I knew that seal. Everyone in the upper districts knew it.
It was the personal signet ring of Alistair Thorne. Silas’s father.
The room was utterly silent. The guard on the floor had stopped pretending to be unconscious. He was staring, wide-eyed. Gideon had taken a full step back from his brother, his face a mask of confusion and dawning horror.
Silas stood frozen, the paper trembling in his hands now. He stared at the wolf’s head. The red ink seemed to pulse on the page.
His father’s seal. Authorizing the payment from Ivy’s account to the butcher who killed his grandchild.
His head lifted slowly. His eyes met mine.

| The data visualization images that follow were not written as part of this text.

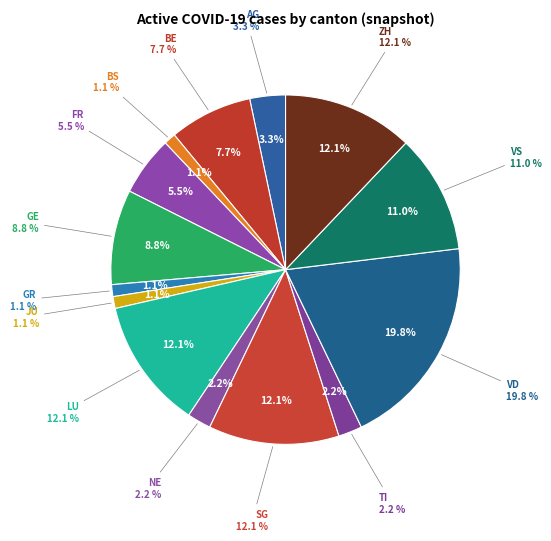

Combined, do GR and TI account for over 50%?

No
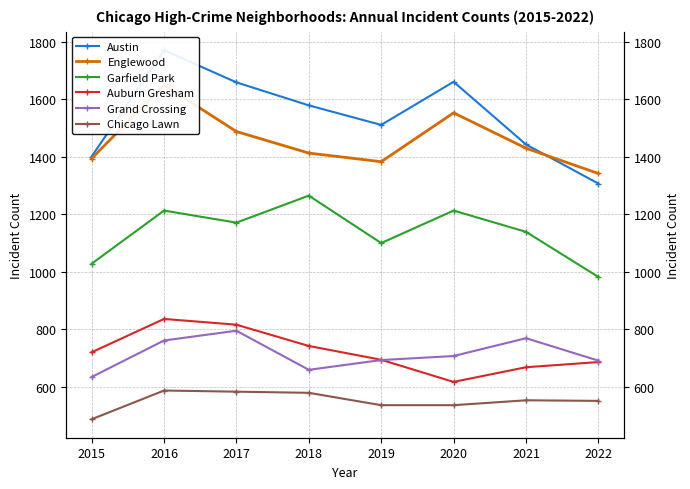

Reading left to right, transcribe all the data shown in this chart.

Austin: 1401	1771	1659	1579	1511	1661	1443	1307
Englewood: 1394	1650	1488	1413	1383	1553	1430	1342
Garfield Park: 1028	1213	1171	1265	1100	1213	1139	982
Auburn Gresham: 720	836	816	742	694	617	668	686
Grand Crossing: 634	761	795	659	693	707	769	691
Chicago Lawn: 487	587	583	579	536	536	553	551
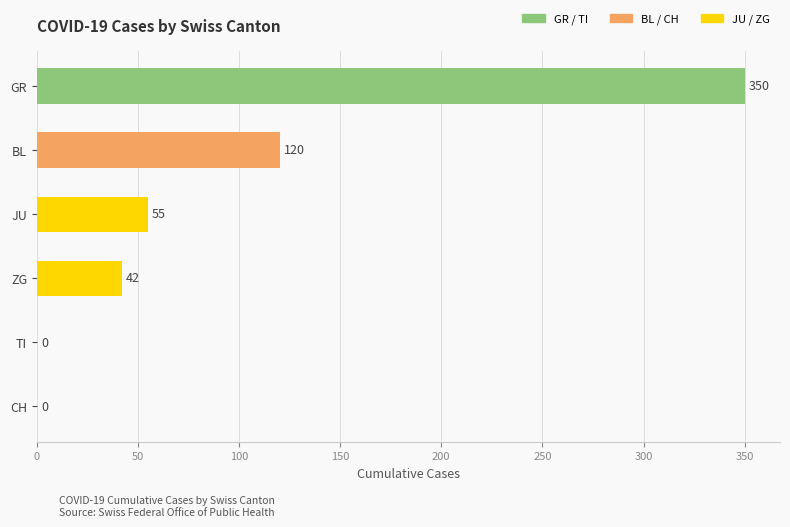

What is the maximum value shown in the chart?

350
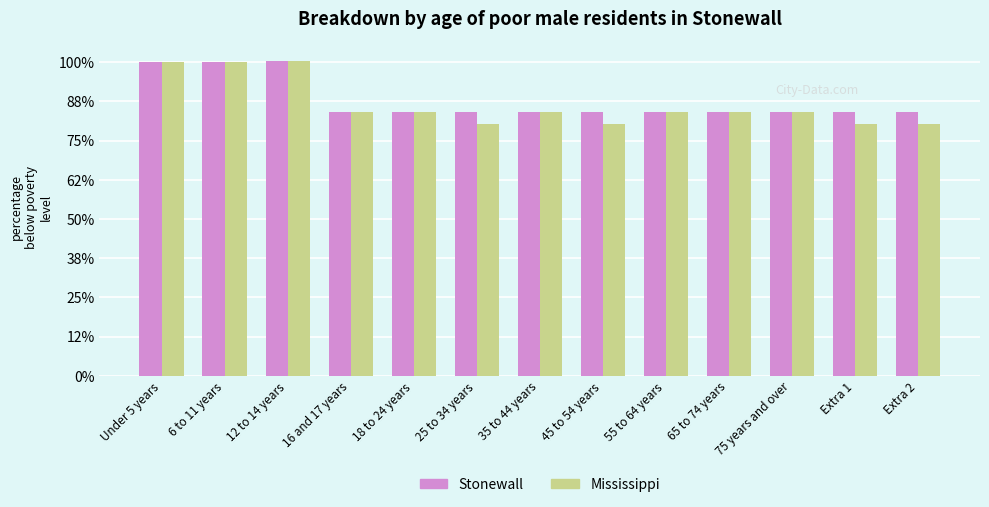

What is the approximate value of Mississippi at 45 to 54 years?

321.7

The fury was gone. The arrogance was gone. All that was left was a hollow, stunned shock. And beneath that, a flicker of something else—a terrible, sickening realization.
He wasn’t just covering for his mistress. He was following his father’s orders.
The dagger hung limp at his side. He opened his mouth, but no sound came out.
From the shadowed archway leading to the servants’ corridor, a figure stepped silently into the light. Regina.
She held a heavy, cast-iron fireplace poker loosely in one hand. Her eyes were on Silas, watching his every move.
I took a deep, painful breath, my throat aching where his fingers had been.
“So,” I said, the word cutting through the silence like glass. “Who’s the monster now?”